The federal government's First Home Loan Deposit Scheme (FHLDS) seemed to have missed buyers who “genuinely” need support to break into the market.
According to the Review of the National Housing Finance and Investment Corporation Act 2018 Report released by The Treasury, around 75% of FHLDS recipients would have been eligible to borrow for a property without the support of the scheme within 12 to 30 months of their purchase.
"This suggests that the majority of beneficiaries of the FHLDS are ‘accelerated buyers’ – those who would have been able to purchase a property, either with the support of LMI or with a full 20% deposit, in one to two years," the report said.
The findings are consistent with the view that the impact of the deposit scheme is mostly to bring forward demand that would have otherwise occurred in the short to medium term.
In fact, the report said if buyers under the FHLDS did not have alternative financial means and had to save the entire 20% deposit, they would have had to delay their first home purchase by an average of four years, five years in NSW.
In this regard, the report said evidence indicates that the scheme "appears to be achieving the objective."
However, the limited number of places for the scheme means that many prospective buyers who need help the most miss out on the benefits of the scheme.
"Other prospective buyers may not be able to afford LMI or secure finance without an FHLDS guarantee," the report said.
"For these prospective buyers, their purchase is delayed until they are able to secure an FHLDS place."
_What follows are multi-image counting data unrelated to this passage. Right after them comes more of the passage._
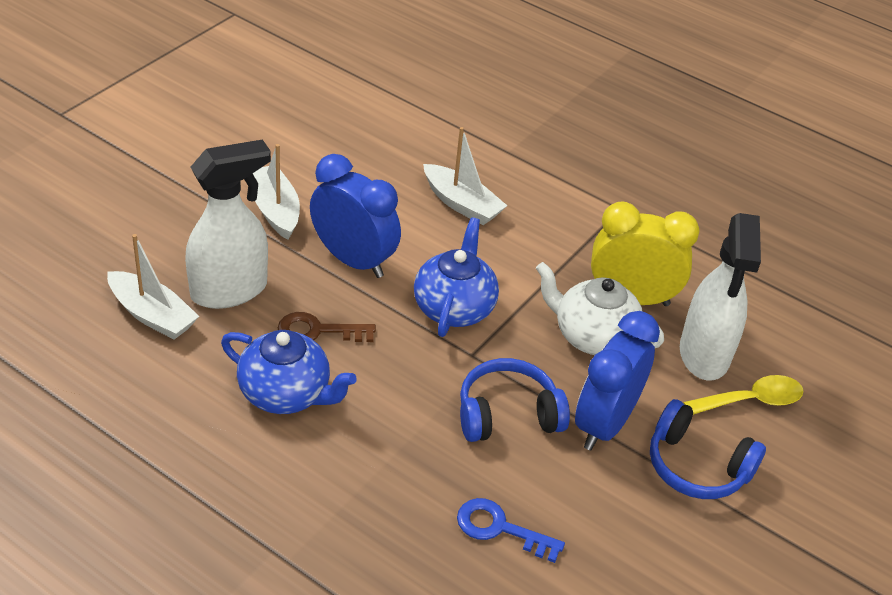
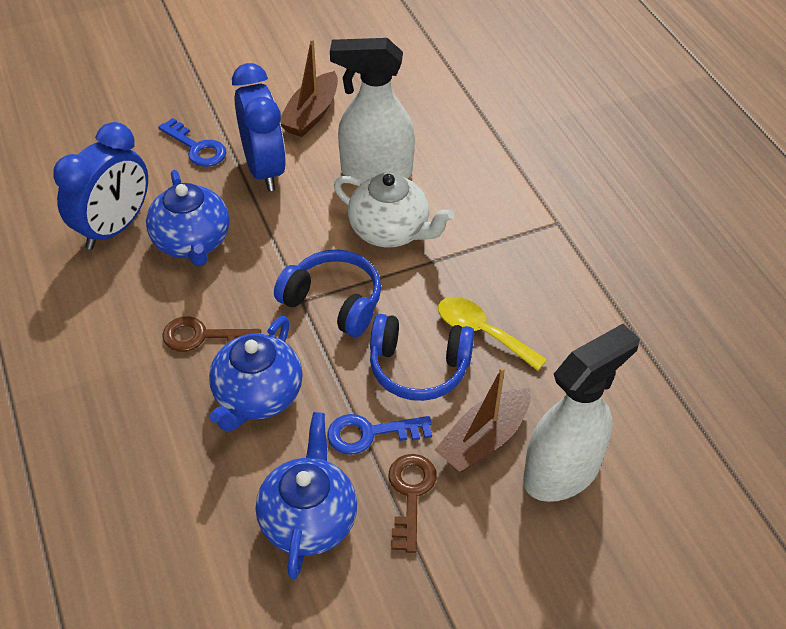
blue key: 1 -> 2
blue teapot: 2 -> 3
brown boat: 0 -> 2
brown key: 1 -> 2
white boat: 3 -> 0
yellow clock: 1 -> 0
Still, the report noted that around 12% of FHLDS participants to date would have income levels lower than those that would be generally acceptable for non-scheme loans.
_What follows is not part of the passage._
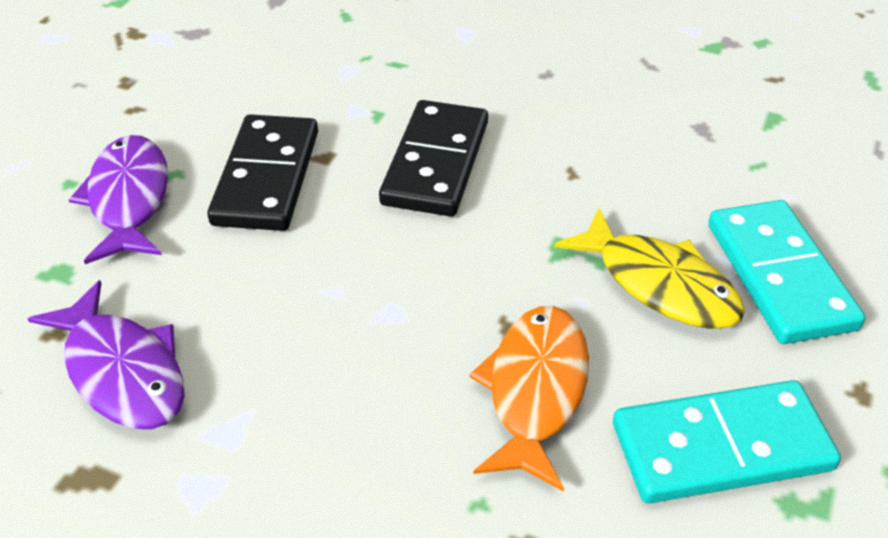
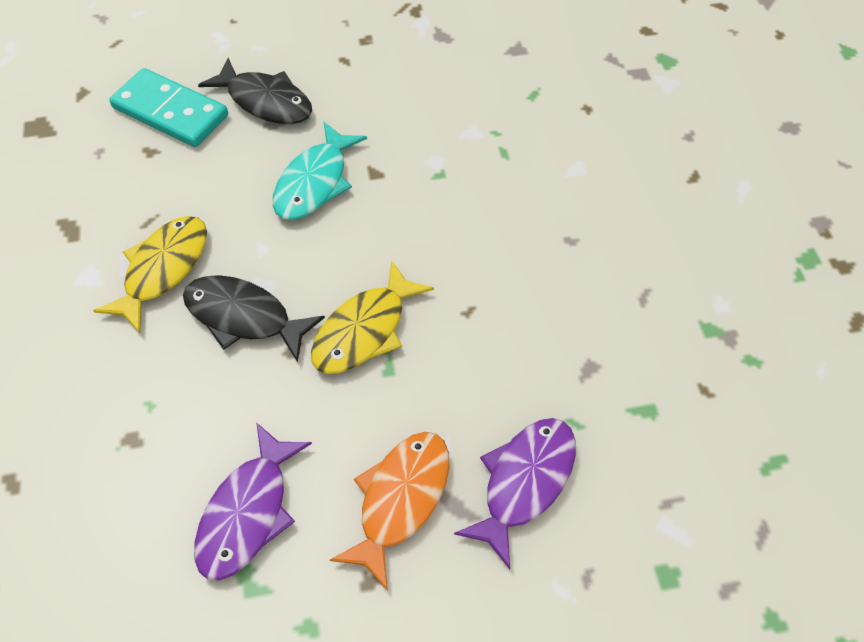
black domino: 2 -> 0
black fish: 0 -> 2
turquoise domino: 2 -> 1
turquoise fish: 0 -> 1
yellow fish: 1 -> 2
Strong take-up for the scheme
The report showed that during the first full year of the deposit scheme, demand levels were strong.
In fact, within four months of the scheme's commencement on 1 January 2020, over 8,000 guarantee places were given to settled purchases and first-home buyers with pre-approved finance.
The uptake in the following financial year was quicker, with around 9,600 of the 10,000 guarantee places settled or reserved within four months of being made available.
Impact on prices
The report was not able to determine whether the scheme has had any significant price impact, given its relative size in the context of the overall housing market.
"Economists who spoke with the Review noted that standard economic theory suggests that assistance to first-home buyers that simply brings forward or adds to demand without a corresponding increase in supply is likely to result in an increase in house prices which largely cancels out any positive benefit to first home buyers," the report said.
"Housing prices, however, may not adjust as rapidly as some other asset prices and so the earlier cohorts of first-home buyers that are supported by such schemes may be made better off, whereas those that purchase later on may not derive much benefit at all."